**Requirement:** The answer should be a faithful retyping of the records that follow, pictures excluded.

**Data shown:**

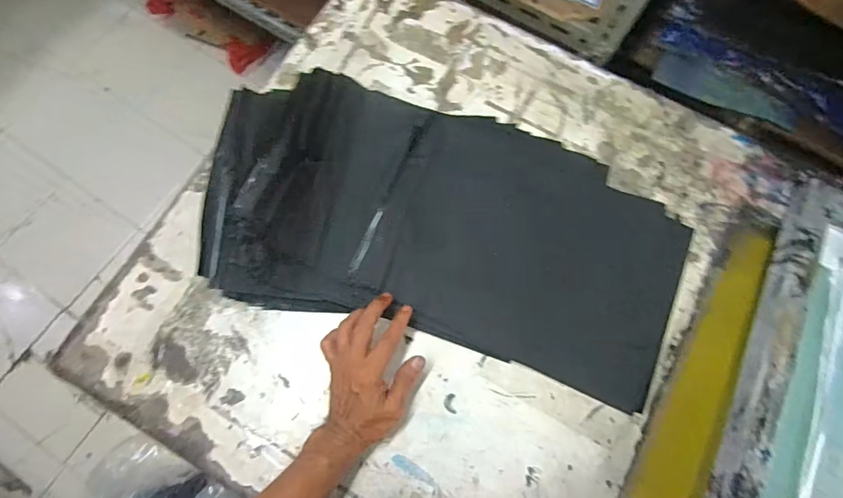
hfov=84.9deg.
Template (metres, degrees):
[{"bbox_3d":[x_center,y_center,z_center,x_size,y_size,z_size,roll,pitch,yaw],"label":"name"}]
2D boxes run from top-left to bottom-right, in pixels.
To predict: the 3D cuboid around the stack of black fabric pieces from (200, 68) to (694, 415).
[{"bbox_3d":[0.036,-0.029,0.579,0.587,0.053,0.303,17,76,-4],"label":"stack of black fabric pieces"}]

**Exercise solution:**
hfov=84.9deg.
Template (metres, degrees):
[{"bbox_3d":[x_center,y_center,z_center,x_size,y_size,z_size,roll,pitch,yaw],"label":"name"}]
2D boxes run from top-left to bottom-right, in pixels.
To predict: the 3D cuboid around the stack of black fabric pieces from (200, 68) to (694, 415).
[{"bbox_3d":[0.036,-0.029,0.579,0.587,0.053,0.303,17,76,-4],"label":"stack of black fabric pieces"}]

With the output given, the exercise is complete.